Researchers from the University of Utah (Salt Lake City, UT) have discovered that cancerous tissue can be transformed into an optical-gain medium when doped with the dye Rhodamine 6G. The resulting random-lasing effect could prove useful in developing new diagnostic techniques for distinguishing cancerous tissue from noncancerous tissue.1
According to Valy Vardeny, a professor in the university’s department of physics, initial studies demonstrated that when biological tissues are infused with laser dyes, they form feedback systems that make random lasing possible. In addition, by averaging the power Fourier transform (PFT) of the emission spectra across the samples, malignant human tissue can be distinguished from nonmalignant tissue to a spatial resolution of about 2 mm.
Random lasing has been well documented for more than a decade. For example, Robert Alfano’s group at City College of New York (New York, NY) first observed laser action occurring in biological tissues in the mid-1990s.2 Coherent random lasing that leads to a sequence of narrow spectral lines, each corresponding to a coherent emission characteristic, is a more recent phenomenon, however.
“Random lasing is not based on a precise cavity,” Vardeny said. “You don’t fabricate the cavity and put a gain medium in there and adjust the laser. It is a natural phenomenon that exists in a soluble or polymer disordered gain medium. And it turns out that there is coherent feedback for this type of laser that manifests in the gain profile. There are many sharp lines in the gain profile, and each is a coherent mode.”
Proof of random lasing
In early experiments designed to show that random lasing can also occur in biological tissue, Vardeny’s group soaked samples from a potato and a chicken breast in Rhodamine 6G, a laser dye that absorbs strongly in the green and fluoresces strongly in the red. The samples were then pumped with 100-ps, 50-µJ pulses from a frequency-doubled (532-nm) Nd:YAG laser emitting at a repetition rate of 100 Hz. The beam was focused on the sample through a cylindrical lens to form a narrow stripe (100 × 2‑µm) on the illuminated tissue. The emission light was collected using a fiber and sent to a 0.5-m spectrometer with an overall spectral resolution of 0.02 nm.
“Above a threshold intensity, this random laser could be observed,” Vardeny said. “So then we tried it in a chicken breast and again saw random lasing.” The same process was then applied to human-tissue samples (see figure).
Two typical random-laser-emission spectra from healthy human colon tissue (top left) infiltrated with Rhodamine 6G exhibit narrow spectral lines (top right). In contrast, malignant colon tissue (bottom left) exhibits more laser lines resulting from a greater number of resonators in the tumor (bottom right). Inset schematics show closed random-laser resonators formed from scatterers in the gain medium.

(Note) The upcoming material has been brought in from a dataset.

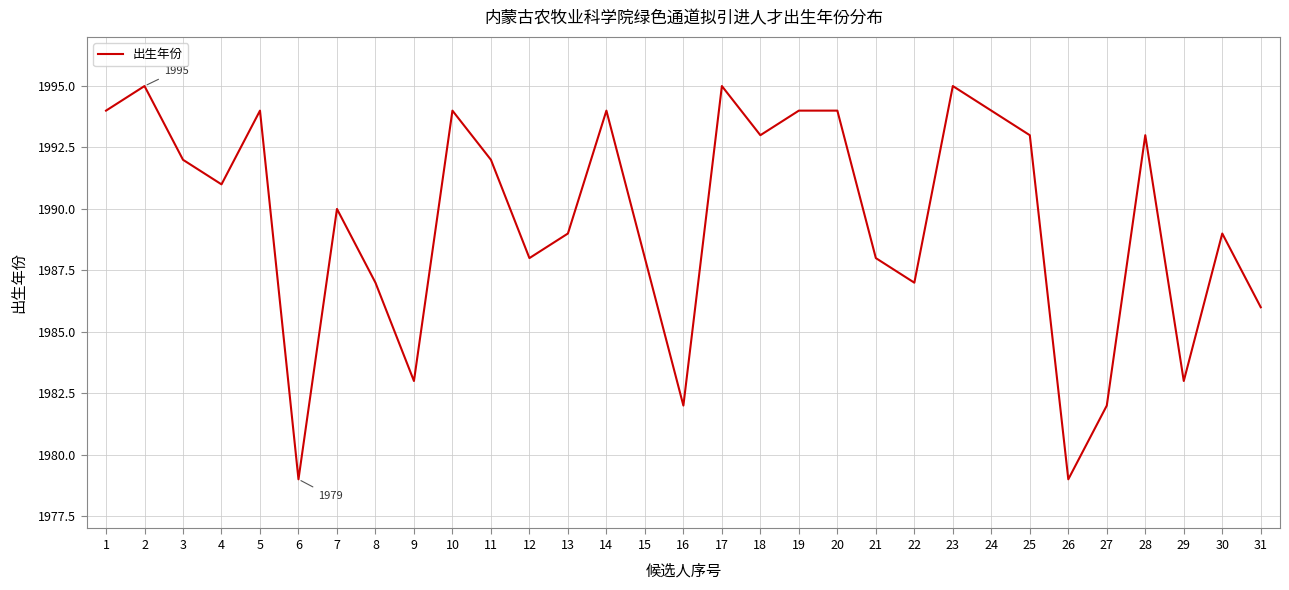

Reading left to right, extract all data points from this chart.

1=1994	2=1995	3=1992	4=1991	5=1994	6=1979	7=1990	8=1987	9=1983	10=1994	11=1992	12=1988	13=1989	14=1994	15=1988	16=1982	17=1995	18=1993	19=1994	20=1994	21=1988	22=1987	23=1995	24=1994	25=1993	26=1979	27=1982	28=1993	29=1983	30=1989	31=1986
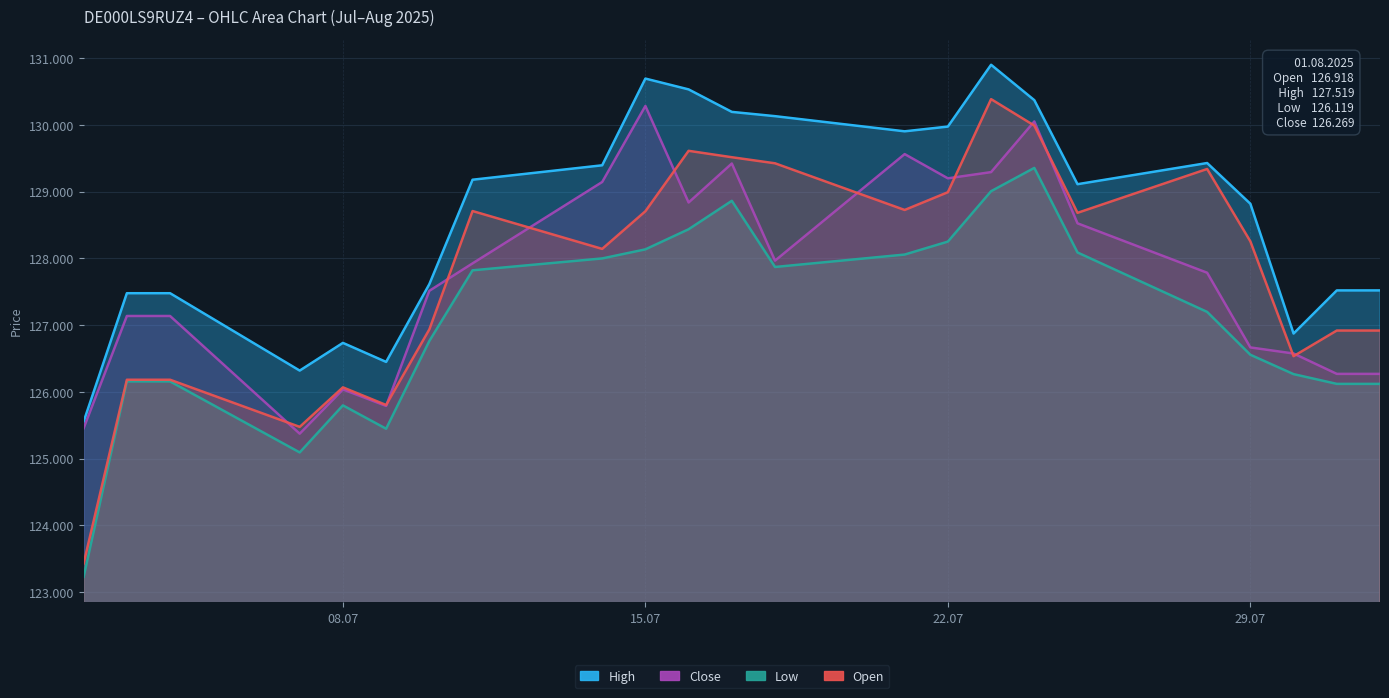

At which label does Low first exceed 127197?

11.07.2025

The next step was to analyze the spectra using PFT; this was done for each collected laser spectrum. The PFT-averaging procedure was done by changing the illuminated stripe on the sample; the minimum lateral change of the illuminated stripe needed to generate an independent spectrum was about 50 mm. The spatial resolution is determined by the size of the laser spot; thus, if 100 spectra are done on a 400-µm spot, 2 mm can be covered in about 10 minutes. Analyzing the resulting data takes an additional five minutes, according to Vardeny. The results, he adds, were surprising.
“By averaging the fully transformed spectrum over the illuminated area, we saw that the average did not smooth out, but rather contains all kinds of harmonics, the same as in a Fabry-Perot cavity,” he said. “And this was a giant step forward.” In fact, they discovered that the harmonics are what distinguish malignant from nonmalignant tissue.
“When we turned attention to two-photon imaging, we found there are more cavities in malignant tissue and many more laser lines,” Vardeny said. “And when you average the lines, in nonmalignant tissue there are harmonics, while in malignant tissue there are no harmonics because there are too many cavities and the average is flat.”
The group is now doing further studies of random lasing with two-photon absorption, and has filed for a patent on this process through the university. According to Vardeny, the goal is to find molecules that have a large two-photon-absorption coefficient for use with IR lasers. In addition, they are looking at other kinds of dyes that are more compatible with live human tissue. He envisions eventually developing a fiber-based in vivo system that could be used during tumor surgery to see whether any malignant tissue has been left behind.
REFERENCES
1. R.C. Polson, Z. V. Vardeny, Applied Phys. Lett. 85(7) (2004).
2. M. Siddique et al., Optics Communications 117, 475 (1995).